While I was working as a bridal consultant to put myself through fashion school, we always had brides coming in who were looking for classic, elegant, or timeless. From experience, it is interesting to note that for every bride, these words mean different things, but none of them ever asked for a high-necked style, or long sleeves, or brocade-like patterns. And one thing I noticed about brides is that they are almost always at odds with their mothers. Sometimes it will show up disguised through obedience: "I'll try it, sure. What's the harm?" they say with a doubtful cast. And then they would turn to me and whisper knowingly, "no." Other times, it is more blatant: "Mom, no. No. No. No!" Anyone who has ever watched the TLC show, Say Yes to the Dress, knows this.

Sidenote: When I was a teen, I proclaimed my interest in vintage clothes to a friend, who asked, "Aren't you scared of wearing clothes from dead people?" Okay, ick. But here I am, a decade later, reading about this girl, no older than I, who knew since she was a child that she "always wanted to wear the dress." Guess she didn't have a friend like mine.
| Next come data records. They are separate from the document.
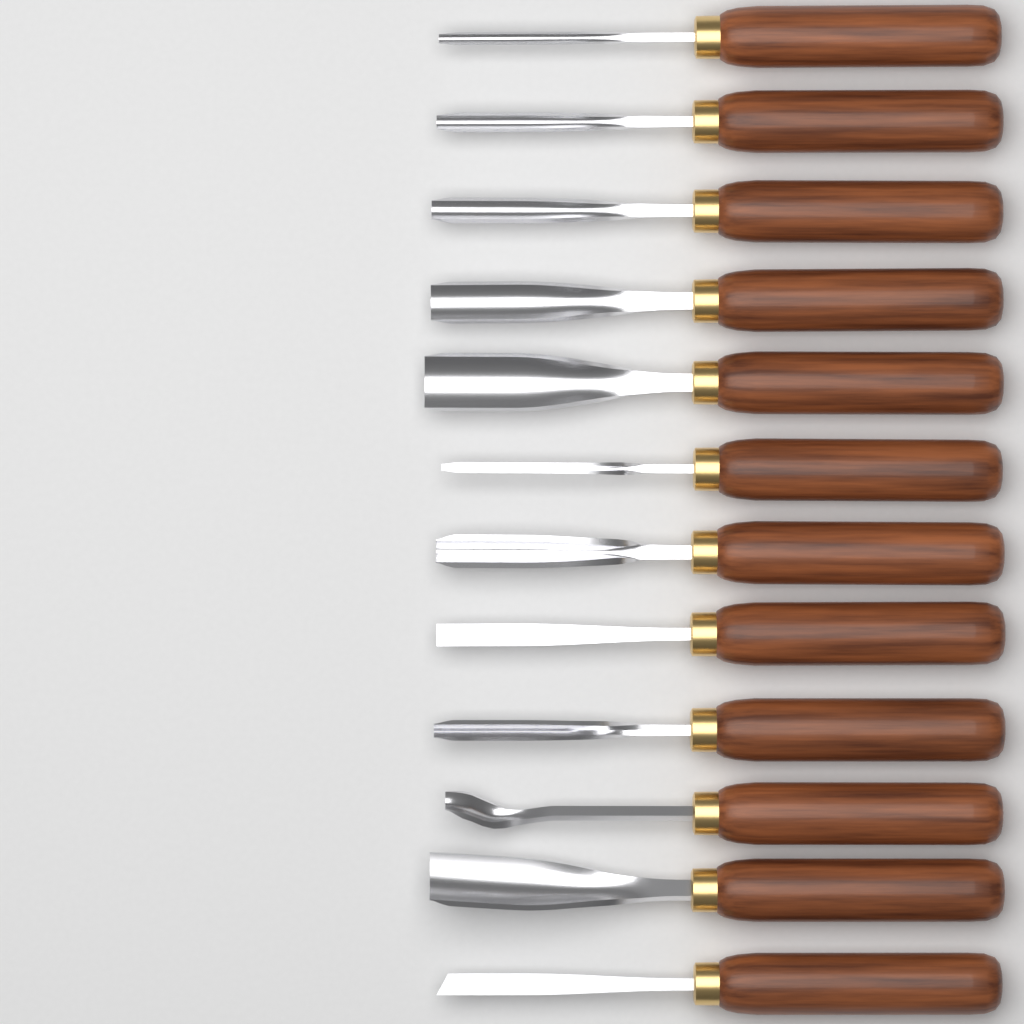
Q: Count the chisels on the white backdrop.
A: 12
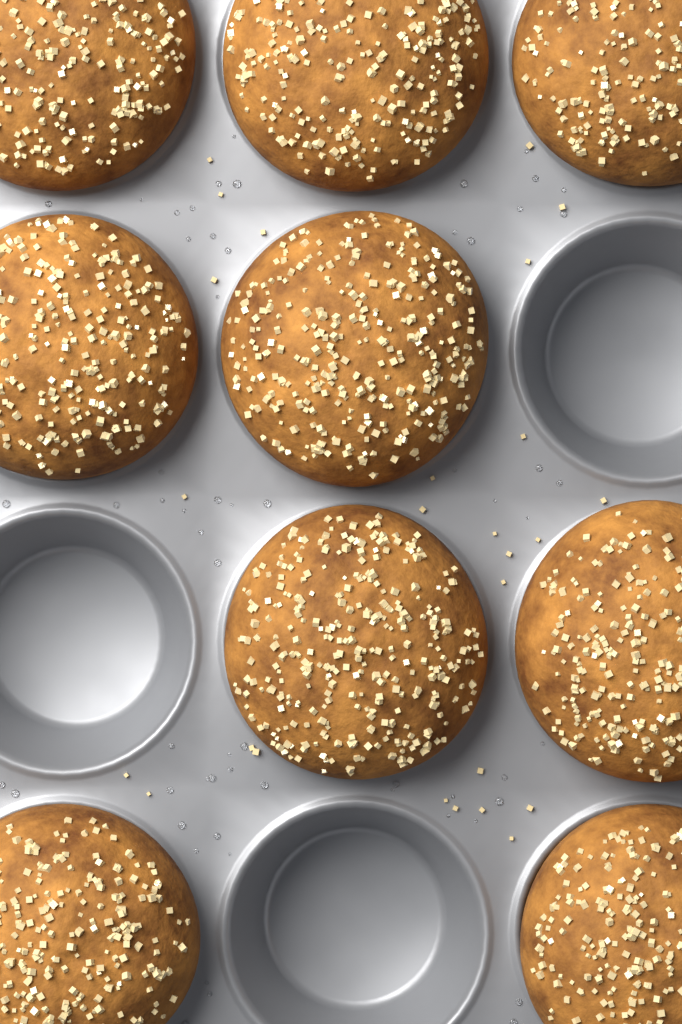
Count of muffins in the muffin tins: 9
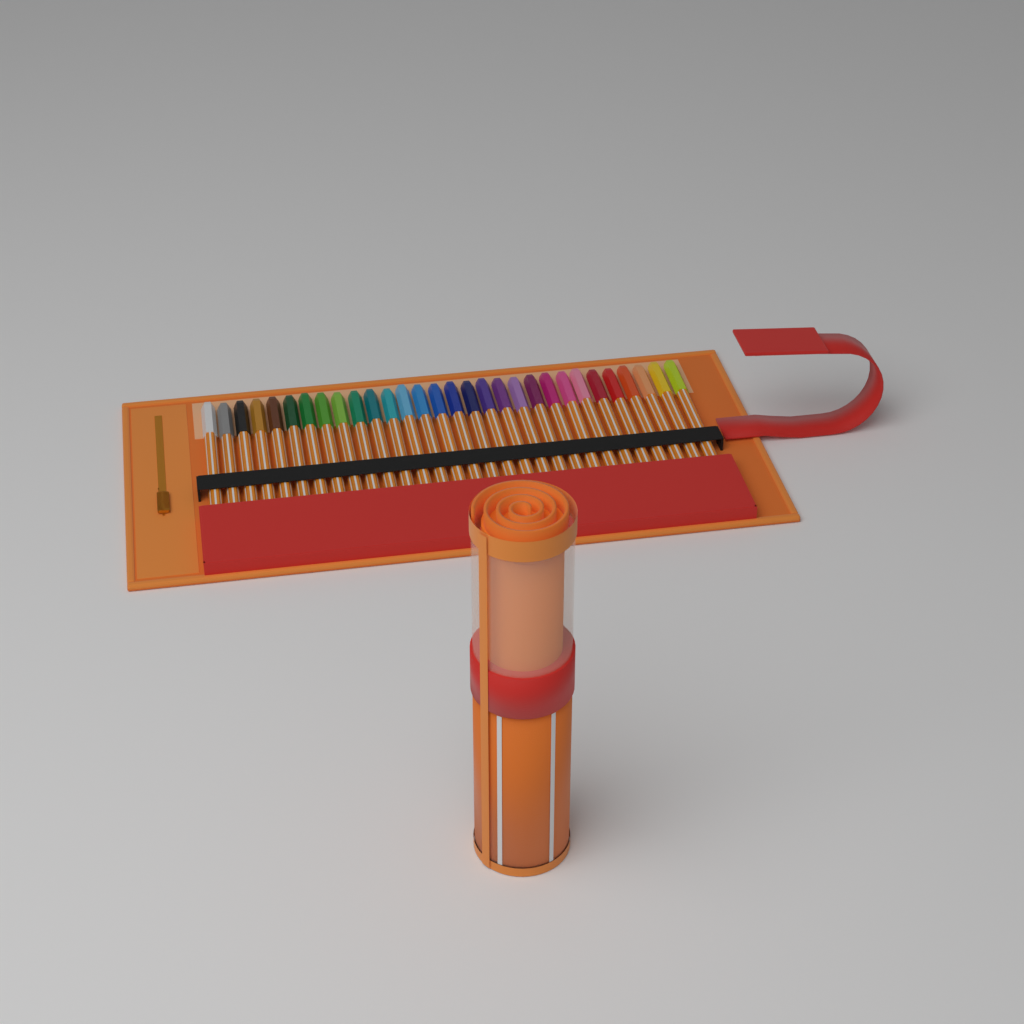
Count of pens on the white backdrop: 30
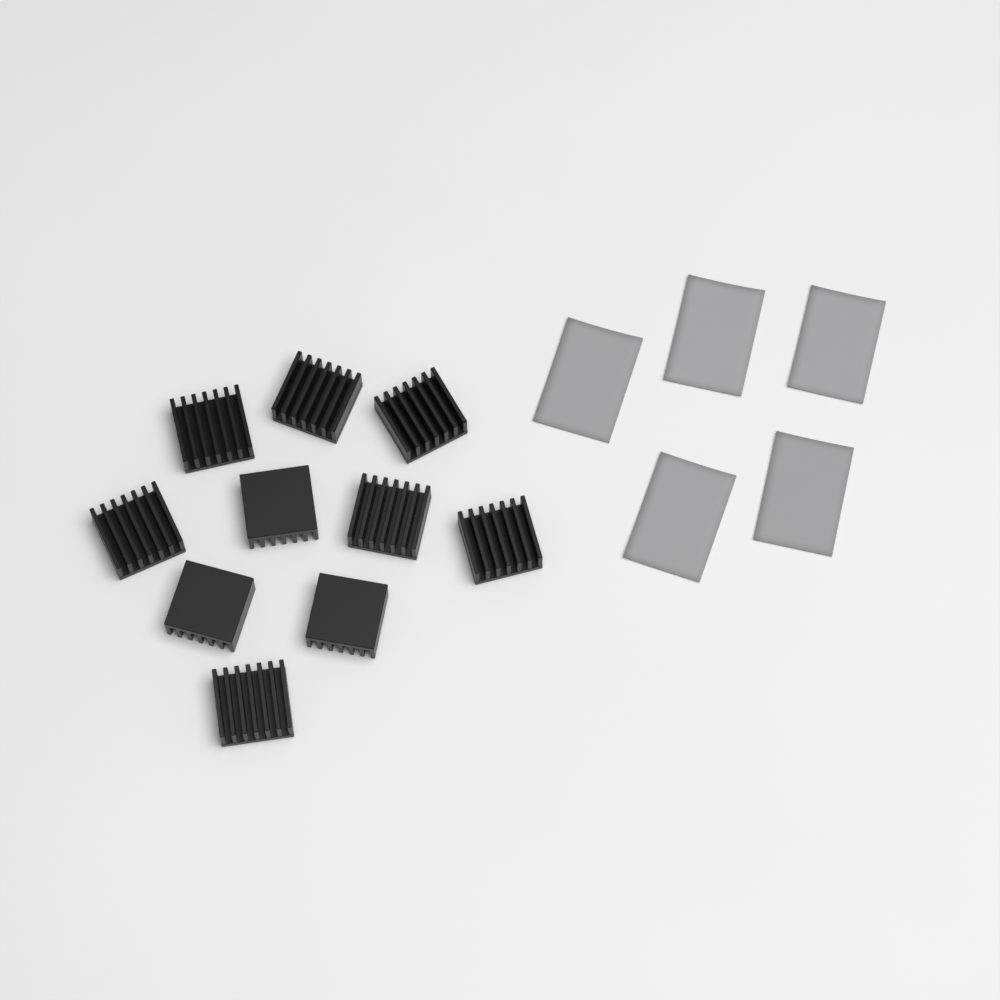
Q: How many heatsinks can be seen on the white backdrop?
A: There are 10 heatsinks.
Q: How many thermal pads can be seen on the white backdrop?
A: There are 5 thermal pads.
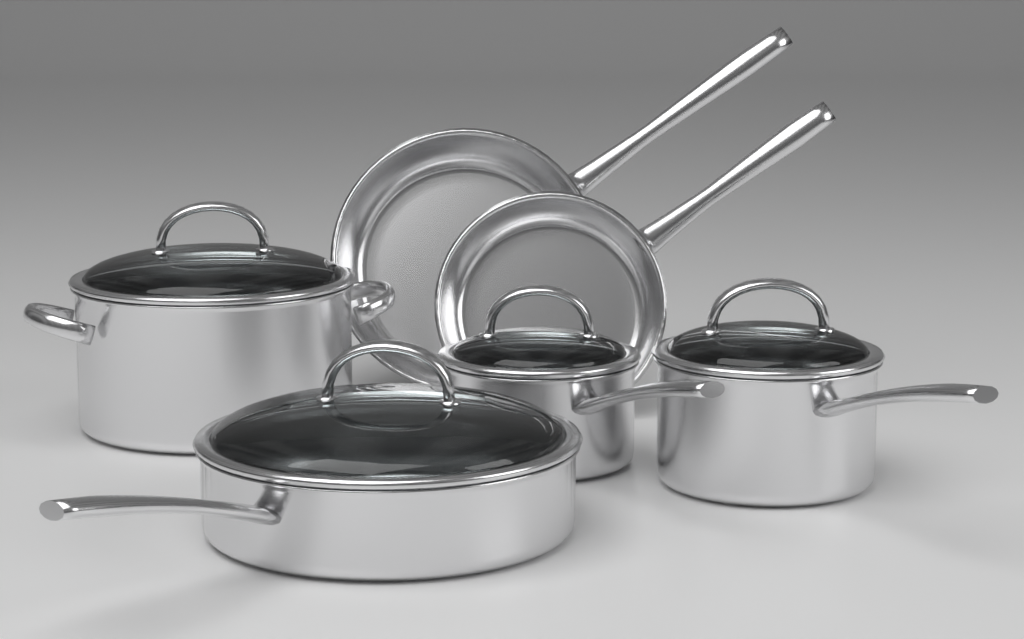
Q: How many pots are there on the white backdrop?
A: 4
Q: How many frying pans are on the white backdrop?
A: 2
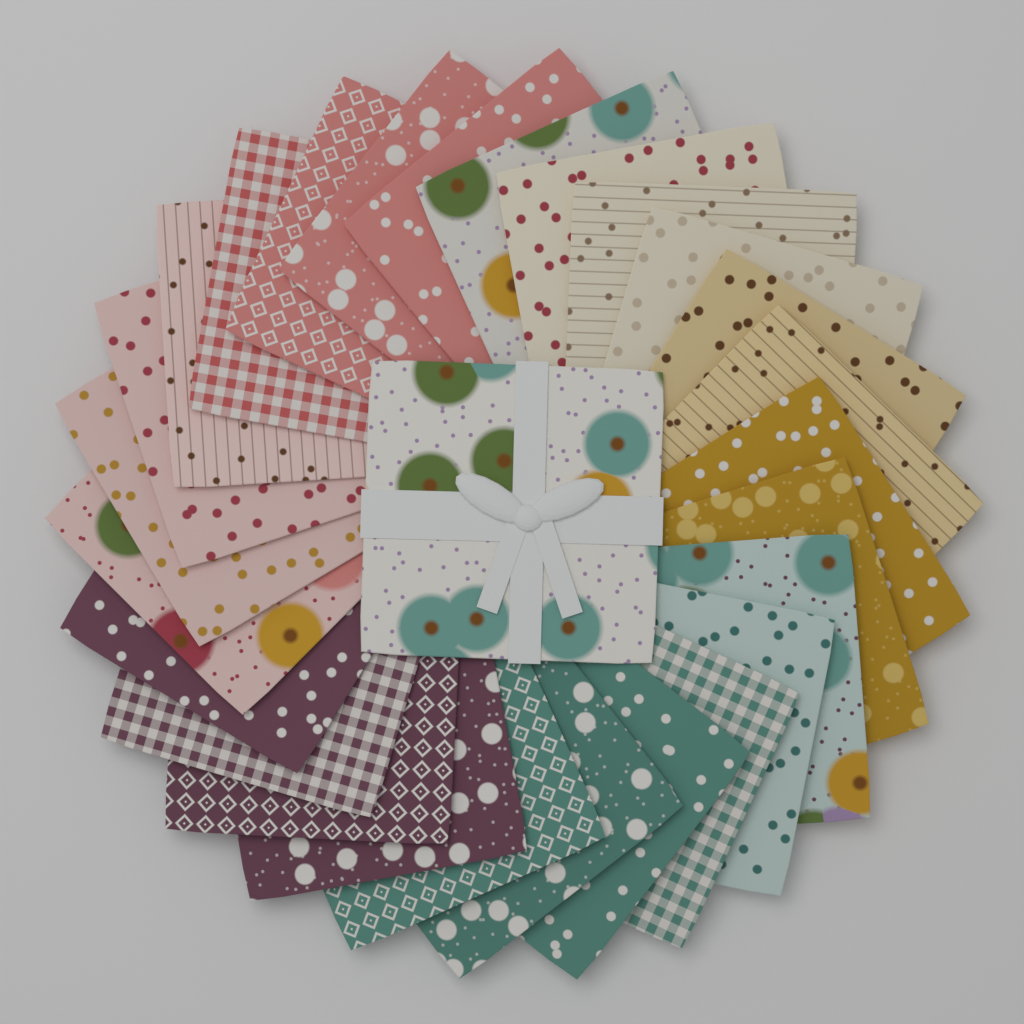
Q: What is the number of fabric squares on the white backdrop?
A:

I am all for tradition, sustainability, and timelessness, but there is something almost impractical about this whole thing. It reminds me of the practice in combining last names in marriage. When a Smith marries a Jones, their children become Smith-Joneses. If their children were to adopt this practice, it starts to become awkward. In trying to establish ideals through identity, they lose practicality. What happens when Rinaldi's daughter is grown up, and turns out to be bigger, or smaller, or shorter, or taller, or worse, what happens if she simply has different tastes? Is she turning her back on a family tradition? It's a lot of pressure to live up to, for the bride, and future seamstresses of the heirloom wedding gown.

Of course, sentiment is the reigning premise in this story. The truth is, we attach meaning to what we wear, and this is just one example. Truthfully, when I first read about it on the front page of a sustainable fashion news blog, I took it as a sign of sustainability because the dress is used over and over again, therefore saving on fabric and environmental costs in production. But, the more I thought about it, the more I realized that it was not about sustaining the earth at all, but about sustaining a value.

Latching onto emotional sentiment through material possessions is plainly, tradition.

Fashion, through the ages, has always been about evoking feeling, sentiment and ideal. Ideas of tradition, classic and timelessness change aesthetically from person to person, time to time, but the sentiments behind them remain the same. When a bride asks for those things, she is thinking of a certain reaction and feeling she wants on her wedding day. She is thinking with her heart.

Some brides just know how to take this to the next level.